NOTE: This is very old. A newer, and more useable version can be found here: https://github.com/CCurl/cccForth
This was inspired by Chuck Moore's "Machine Forth". Please refer to this for more information:
http://www.ultratechnology.com/mfp21.htm
It has circular stacks, for both data and return. It is very easy to add primitives and add any desired functionality.
It is written in C in just a few files. There is also a disassembler, in file 'mfd.c'.
This is a token-threaded implementation. I ran some comparisons between that and a direct-threaded implementation. I was surprised to find that the byte-code threaded implementation ran faster.
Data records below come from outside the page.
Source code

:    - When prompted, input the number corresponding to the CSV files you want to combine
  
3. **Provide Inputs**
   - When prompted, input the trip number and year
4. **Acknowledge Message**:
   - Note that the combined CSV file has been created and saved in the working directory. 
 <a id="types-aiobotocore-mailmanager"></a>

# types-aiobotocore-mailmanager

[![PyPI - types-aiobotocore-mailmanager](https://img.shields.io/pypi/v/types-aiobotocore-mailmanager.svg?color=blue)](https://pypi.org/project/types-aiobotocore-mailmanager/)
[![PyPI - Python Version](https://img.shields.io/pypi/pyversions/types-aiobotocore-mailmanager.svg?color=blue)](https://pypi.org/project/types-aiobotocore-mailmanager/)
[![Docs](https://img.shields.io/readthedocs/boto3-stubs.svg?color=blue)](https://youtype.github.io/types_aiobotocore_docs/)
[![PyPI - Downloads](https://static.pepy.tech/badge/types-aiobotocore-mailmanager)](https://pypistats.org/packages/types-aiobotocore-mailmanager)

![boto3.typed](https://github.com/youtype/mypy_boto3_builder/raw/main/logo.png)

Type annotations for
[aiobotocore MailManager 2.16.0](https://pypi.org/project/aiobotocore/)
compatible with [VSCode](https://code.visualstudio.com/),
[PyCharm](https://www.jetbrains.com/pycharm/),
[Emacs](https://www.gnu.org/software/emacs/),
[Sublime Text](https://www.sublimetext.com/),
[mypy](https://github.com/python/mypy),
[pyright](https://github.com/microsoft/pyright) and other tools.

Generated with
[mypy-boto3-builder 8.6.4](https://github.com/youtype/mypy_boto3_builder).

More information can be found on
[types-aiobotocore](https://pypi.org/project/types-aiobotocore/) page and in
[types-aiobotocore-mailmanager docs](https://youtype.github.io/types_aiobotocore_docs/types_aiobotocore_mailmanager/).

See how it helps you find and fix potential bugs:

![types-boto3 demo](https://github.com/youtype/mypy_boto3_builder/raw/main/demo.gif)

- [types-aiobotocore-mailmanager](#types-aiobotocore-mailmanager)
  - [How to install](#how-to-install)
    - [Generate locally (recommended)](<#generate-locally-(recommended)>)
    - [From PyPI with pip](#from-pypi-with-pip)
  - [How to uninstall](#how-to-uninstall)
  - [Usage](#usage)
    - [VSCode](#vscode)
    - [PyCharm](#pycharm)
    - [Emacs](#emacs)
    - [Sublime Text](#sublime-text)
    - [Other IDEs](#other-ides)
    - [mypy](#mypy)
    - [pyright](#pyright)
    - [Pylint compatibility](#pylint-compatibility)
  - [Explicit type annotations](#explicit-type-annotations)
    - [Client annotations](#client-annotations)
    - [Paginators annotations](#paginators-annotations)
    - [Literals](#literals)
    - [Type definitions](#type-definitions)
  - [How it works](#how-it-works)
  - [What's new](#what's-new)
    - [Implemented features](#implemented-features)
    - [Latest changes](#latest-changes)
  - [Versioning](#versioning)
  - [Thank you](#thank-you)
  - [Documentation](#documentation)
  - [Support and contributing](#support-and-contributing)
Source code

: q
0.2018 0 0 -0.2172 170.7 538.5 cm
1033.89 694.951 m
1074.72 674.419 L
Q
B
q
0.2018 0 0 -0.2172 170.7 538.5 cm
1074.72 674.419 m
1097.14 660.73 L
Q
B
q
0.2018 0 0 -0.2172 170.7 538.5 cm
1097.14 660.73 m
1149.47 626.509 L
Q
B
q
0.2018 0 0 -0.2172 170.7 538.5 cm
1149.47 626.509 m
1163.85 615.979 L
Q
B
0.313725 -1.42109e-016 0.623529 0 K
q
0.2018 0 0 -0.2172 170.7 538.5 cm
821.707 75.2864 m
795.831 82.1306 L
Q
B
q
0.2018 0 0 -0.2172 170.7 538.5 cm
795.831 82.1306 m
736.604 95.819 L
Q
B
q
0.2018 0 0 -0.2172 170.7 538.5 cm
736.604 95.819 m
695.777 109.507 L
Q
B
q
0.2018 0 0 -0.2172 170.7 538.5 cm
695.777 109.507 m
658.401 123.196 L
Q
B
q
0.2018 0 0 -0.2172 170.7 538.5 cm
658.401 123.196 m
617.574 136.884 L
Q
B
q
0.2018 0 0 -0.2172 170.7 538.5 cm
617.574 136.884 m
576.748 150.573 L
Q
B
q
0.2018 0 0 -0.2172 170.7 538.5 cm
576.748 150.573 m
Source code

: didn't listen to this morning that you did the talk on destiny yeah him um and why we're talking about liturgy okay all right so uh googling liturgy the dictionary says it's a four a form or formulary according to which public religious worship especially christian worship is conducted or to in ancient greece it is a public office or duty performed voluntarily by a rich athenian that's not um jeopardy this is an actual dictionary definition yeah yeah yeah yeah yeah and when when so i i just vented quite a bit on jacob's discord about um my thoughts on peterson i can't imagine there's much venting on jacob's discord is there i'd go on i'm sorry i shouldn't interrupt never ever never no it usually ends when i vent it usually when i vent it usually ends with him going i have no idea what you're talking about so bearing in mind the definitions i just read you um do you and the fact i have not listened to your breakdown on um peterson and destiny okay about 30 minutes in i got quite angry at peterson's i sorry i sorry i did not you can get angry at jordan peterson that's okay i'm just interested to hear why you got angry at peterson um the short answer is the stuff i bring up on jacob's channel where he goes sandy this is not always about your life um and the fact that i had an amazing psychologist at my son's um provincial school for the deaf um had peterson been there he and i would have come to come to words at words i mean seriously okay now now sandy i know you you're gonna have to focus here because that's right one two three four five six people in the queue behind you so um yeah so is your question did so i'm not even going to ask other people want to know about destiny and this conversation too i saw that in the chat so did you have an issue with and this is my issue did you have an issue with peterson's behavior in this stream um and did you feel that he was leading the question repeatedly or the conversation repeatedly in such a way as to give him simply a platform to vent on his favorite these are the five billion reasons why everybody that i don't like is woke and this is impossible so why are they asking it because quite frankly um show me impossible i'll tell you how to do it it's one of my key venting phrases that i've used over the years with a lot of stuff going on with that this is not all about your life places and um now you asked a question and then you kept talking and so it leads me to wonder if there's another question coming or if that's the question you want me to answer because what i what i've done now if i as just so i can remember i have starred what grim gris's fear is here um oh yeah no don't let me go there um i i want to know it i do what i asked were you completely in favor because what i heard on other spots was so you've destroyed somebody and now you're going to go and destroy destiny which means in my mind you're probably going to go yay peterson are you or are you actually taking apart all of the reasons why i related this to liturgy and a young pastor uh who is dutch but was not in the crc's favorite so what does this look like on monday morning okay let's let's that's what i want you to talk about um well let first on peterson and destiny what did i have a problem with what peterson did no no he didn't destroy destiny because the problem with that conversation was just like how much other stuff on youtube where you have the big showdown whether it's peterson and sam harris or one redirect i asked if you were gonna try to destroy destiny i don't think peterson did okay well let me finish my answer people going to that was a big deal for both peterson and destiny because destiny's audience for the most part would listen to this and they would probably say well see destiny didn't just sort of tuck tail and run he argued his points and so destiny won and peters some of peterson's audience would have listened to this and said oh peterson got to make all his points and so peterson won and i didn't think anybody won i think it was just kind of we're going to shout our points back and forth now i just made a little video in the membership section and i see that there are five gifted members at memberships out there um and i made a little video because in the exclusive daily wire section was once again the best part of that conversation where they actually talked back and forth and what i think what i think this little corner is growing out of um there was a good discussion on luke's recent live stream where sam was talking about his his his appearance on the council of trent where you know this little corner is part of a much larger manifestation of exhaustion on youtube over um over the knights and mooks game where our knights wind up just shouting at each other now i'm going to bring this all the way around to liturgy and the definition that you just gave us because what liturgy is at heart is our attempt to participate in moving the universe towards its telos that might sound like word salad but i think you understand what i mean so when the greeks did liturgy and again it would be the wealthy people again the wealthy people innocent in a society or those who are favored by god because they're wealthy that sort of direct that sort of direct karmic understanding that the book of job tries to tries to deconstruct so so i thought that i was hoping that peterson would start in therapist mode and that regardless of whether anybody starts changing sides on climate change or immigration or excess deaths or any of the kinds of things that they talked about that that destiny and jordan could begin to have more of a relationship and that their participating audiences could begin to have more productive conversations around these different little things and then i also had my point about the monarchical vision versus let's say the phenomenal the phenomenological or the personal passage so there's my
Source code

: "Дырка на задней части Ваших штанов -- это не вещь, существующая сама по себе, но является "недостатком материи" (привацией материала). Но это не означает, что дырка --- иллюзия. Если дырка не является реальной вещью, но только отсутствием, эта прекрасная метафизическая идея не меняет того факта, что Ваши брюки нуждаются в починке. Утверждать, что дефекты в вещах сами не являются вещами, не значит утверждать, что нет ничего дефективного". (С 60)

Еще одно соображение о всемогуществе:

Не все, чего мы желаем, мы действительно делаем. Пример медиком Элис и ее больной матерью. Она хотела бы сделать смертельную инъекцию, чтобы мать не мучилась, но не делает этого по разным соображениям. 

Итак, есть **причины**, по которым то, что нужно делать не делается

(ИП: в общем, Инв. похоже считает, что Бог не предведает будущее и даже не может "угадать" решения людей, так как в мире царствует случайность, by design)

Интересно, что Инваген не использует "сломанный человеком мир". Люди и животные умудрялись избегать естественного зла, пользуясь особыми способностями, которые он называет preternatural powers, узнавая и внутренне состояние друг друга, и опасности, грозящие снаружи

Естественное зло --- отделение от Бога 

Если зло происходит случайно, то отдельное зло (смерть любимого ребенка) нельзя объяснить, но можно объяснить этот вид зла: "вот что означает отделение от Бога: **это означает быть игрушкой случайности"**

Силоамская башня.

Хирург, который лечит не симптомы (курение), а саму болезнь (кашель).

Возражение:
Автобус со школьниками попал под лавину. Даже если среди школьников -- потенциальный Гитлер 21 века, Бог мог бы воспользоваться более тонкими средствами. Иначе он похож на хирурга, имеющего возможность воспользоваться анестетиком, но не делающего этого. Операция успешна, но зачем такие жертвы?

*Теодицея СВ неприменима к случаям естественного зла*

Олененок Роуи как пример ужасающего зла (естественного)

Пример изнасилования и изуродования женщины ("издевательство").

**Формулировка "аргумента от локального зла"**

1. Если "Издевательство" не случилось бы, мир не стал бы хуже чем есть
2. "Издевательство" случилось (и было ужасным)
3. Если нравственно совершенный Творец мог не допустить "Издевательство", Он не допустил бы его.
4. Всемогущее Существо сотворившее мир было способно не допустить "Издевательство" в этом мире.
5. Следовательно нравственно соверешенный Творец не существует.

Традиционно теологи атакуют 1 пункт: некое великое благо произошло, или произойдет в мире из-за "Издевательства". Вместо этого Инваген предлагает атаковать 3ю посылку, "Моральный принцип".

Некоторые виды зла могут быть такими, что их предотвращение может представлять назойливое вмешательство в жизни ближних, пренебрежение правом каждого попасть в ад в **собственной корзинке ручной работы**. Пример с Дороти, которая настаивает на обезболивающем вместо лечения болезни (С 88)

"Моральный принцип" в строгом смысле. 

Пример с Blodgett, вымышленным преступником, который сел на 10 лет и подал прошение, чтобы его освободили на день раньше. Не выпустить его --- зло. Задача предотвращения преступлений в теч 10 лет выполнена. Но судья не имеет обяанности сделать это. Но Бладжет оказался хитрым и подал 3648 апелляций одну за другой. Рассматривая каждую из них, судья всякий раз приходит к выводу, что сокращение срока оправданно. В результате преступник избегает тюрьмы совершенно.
It was not much faster, over 500 million iterations, about .4 seconds for the following simple loop:
: bench 1000 dup * 500 * begin 1- while drop ; \ This runs in about 1.4 seconds
This is probably because it uses a SWITCH loop, so the overhead for the call/ret insructions is avoided. Over 500 million iterations, that can be noticeable.
Building Machine Forth:
Machine Forth can be built using either Visual Studio, or GCC.
- For Visual Studio, there is a Solution file, mf.sln.
- For GCC, there is a batch file, make.bat
'make mf' makes the mforth.exe
'make mfd' makes the mforth disassembler
Running ...
mforth -? shows usage information about mforth.
mfd -? shows usage information about the mforth disassembler.
To play with base mforth system, use 'mforth -b -t'. That builds a base system and drops into the REPL. The -t tells mforth to not save the state when you exit.
- mfd: reads the identified system and creates a disassembly in a *.dis file.